## PAGE EXTRACT:
+ + + + +

You visit a planet that turns on its axis once every 24 hours. The radius of the planet at its equator is 5.72×106 meters.
You would feel weightless at the equator on this planet, if it rotated fast enough so that the centripetal acceleration at the planet's surface was equal to the acceleration due to gravity (which in this case is 12.5 m/s2). Calculate the new rotational period for this planet necessary to produce this effect! Calculate the period in hours.
(I tried using the equation a=((2*pi*r*f)^2)/r but I get the wrong answer every time.)
2007-12-18 09:25:39 · 3 answers · asked by ellenangel364 3 in Science & Mathematics ➔ Physics
This is actually a Newton's second law question with a little gravity thrown in. The forces acting on a person at the equator are the normal force acting outward (away from the planet), gravity, and these two combine to create a centripetal acceleration inward. Writing Newton's Law for this situation we get:
N-mg= - m(w^2)r where N is normal force, w is angular velocity (i cant type the omega symbol here) and r the radius of the planet. The centripetal acceleration is on the right hand side.

+ + + + +

## INFORMATION SHOWN:
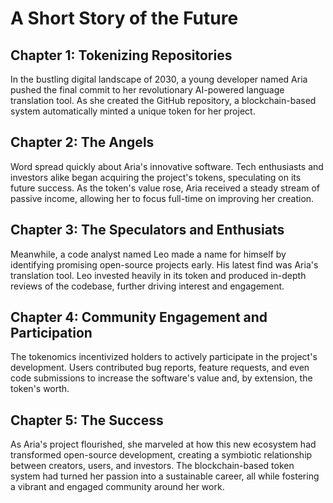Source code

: # A Short Story of the Future

## Chapter 1: Tokenizing Repositories

In the bustling digital landscape of 2030, a young developer named Aria pushed the final commit to her revolutionary AI-powered language translation tool. As she created the GitHub repository, a blockchain-based system automatically minted a unique token for her project.

## Chapter 2: The Angels

Word spread quickly about Aria's innovative software. Tech enthusiasts and investors alike began acquiring the project's tokens, speculating on its future success. As the token's value rose, Aria received a steady stream of passive income, allowing her to focus full-time on improving her creation.

## Chapter 3: The Speculators and Enthusiats

Meanwhile, a code analyst named Leo made a name for himself by identifying promising open-source projects early. His latest find was Aria's translation tool. Leo invested heavily in its token and produced in-depth reviews of the codebase, further driving interest and engagement.

## Chapter 4: Community Engagement and Participation

The tokenomics incentivized holders to actively participate in the project's development. Users contributed bug reports, feature requests, and even code submissions to increase the software's value and, by extension, the token's worth.

## Chapter 5: The Success

As Aria's project flourished, she marveled at how this new ecosystem had transformed open-source development, creating a symbiotic relationship between creators, users, and investors. The blockchain-based token system had turned her passion into a sustainable career, all while fostering a vibrant and engaged community around her work.
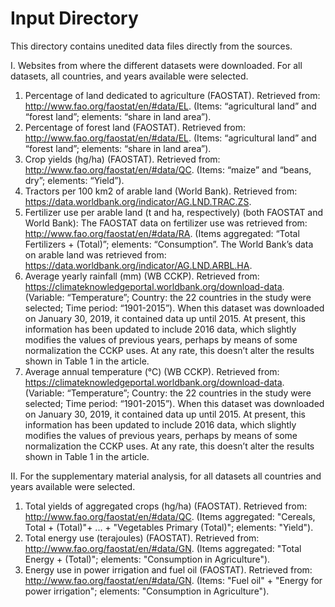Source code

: # Input Directory

This directory contains unedited data files directly from the sources.

I. Websites from where the different datasets were downloaded. For all datasets, all countries, and years available were selected.
1. Percentage of land dedicated to agriculture (FAOSTAT). Retrieved from: http://www.fao.org/faostat/en/#data/EL. (Items: “agricultural land” and “forest land”; elements: “share in land area”).
2. Percentage of forest land (FAOSTAT). Retrieved from: http://www.fao.org/faostat/en/#data/EL. (Items: “agricultural land” and “forest land”; elements: “share in land area”).
3. Crop yields (hg/ha) (FAOSTAT). Retrieved from: http://www.fao.org/faostat/en/#data/QC. (Items: “maize” and “beans, dry”; elements: “Yield”). 
4. Tractors per 100 km2 of arable land (World Bank). Retrieved from: https://data.worldbank.org/indicator/AG.LND.TRAC.ZS. 
5. Fertilizer use per arable land (t and ha, respectively) (both FAOSTAT and World Bank): The FAOSTAT data on fertilizer use was retrieved from: http://www.fao.org/faostat/en/#data/RA. (Items aggregated: “Total Fertilizers + (Total)”; elements: “Consumption”. The World Bank’s data on arable land was retrieved from: https://data.worldbank.org/indicator/AG.LND.ARBL.HA. 
6.  Average yearly rainfall (mm) (WB CCKP). Retrieved from: https://climateknowledgeportal.worldbank.org/download-data. (Variable: “Temperature”; Country: the 22 countries in the study were selected; Time period: “1901-2015”). When this dataset was downloaded on January 30, 2019, it contained data up until 2015. At present, this information has been updated to include 2016 data, which slightly modifies the values of previous years, perhaps by means of some normalization the CCKP uses. At any rate, this doesn’t alter the results shown in Table 1 in the article. 
7. Average annual temperature (°C) (WB CCKP). Retrieved from: https://climateknowledgeportal.worldbank.org/download-data. (Variable: “Temperature”; Country: the 22 countries in the study were selected; Time period: “1901-2015”). When this dataset was downloaded on January 30, 2019, it contained data up until 2015. At present, this information has been updated to include 2016 data, which slightly modifies the values of previous years, perhaps by means of some normalization the CCKP uses. At any rate, this doesn’t alter the results shown in Table 1 in the article.

II. For the supplementary material analysis, for all datasets all countries and years available were selected. 
1. Total yields of aggregated crops (hg/ha) (FAOSTAT). Retrieved from: http://www.fao.org/faostat/en/#data/QC. (Items aggregated: "Cereals, Total + (Total)"+ ... + "Vegetables Primary (Total)"; elements: "Yield"). 
2. Total energy use (terajoules) (FAOSTAT). Retrieved from: http://www.fao.org/faostat/en/#data/GN. (Items aggregated: "Total Energy + (Total)"; elements: "Consumption in Agriculture").
3. Energy use in power irrigation and fuel oil (FAOSTAT). Retrieved from: http://www.fao.org/faostat/en/#data/GN. (Items: "Fuel oil" + "Energy for power irrigation"; elements: "Consumption in Agriculture"). 
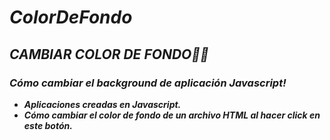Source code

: # **_ColorDeFondo_**

## **_CAMBIAR COLOR DE FONDO🧑‍💻_**

### **_Cómo cambiar el background de aplicación Javascript!_**

- **_Aplicaciones creadas en Javascript._**
- **_Cómo cambiar el color de fondo de un archivo HTML al hacer click en este botón._**
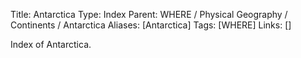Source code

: Title: Antarctica
Type: Index
Parent: WHERE / Physical Geography / Continents / Antarctica
Aliases: [Antarctica]
Tags: [WHERE]
Links: []

Index of Antarctica.
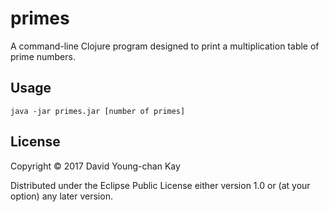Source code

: # primes

A command-line Clojure program designed to print a multiplication table of prime numbers.

## Usage

`java -jar primes.jar [number of primes]`

## License

Copyright © 2017 David Young-chan Kay

Distributed under the Eclipse Public License either version 1.0 or (at
your option) any later version.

+ + + + +

## WORK REQUIRED:
In the physics thread, the reply writes the equation N-mg= - m(w^2)r. List every symbol in that equation that the reply explicitly defines, with the meaning given for each.

## ANSWER FOR THIS EXERCISE:
- N: normal force
- w: angular velocity
- r: the radius of the planet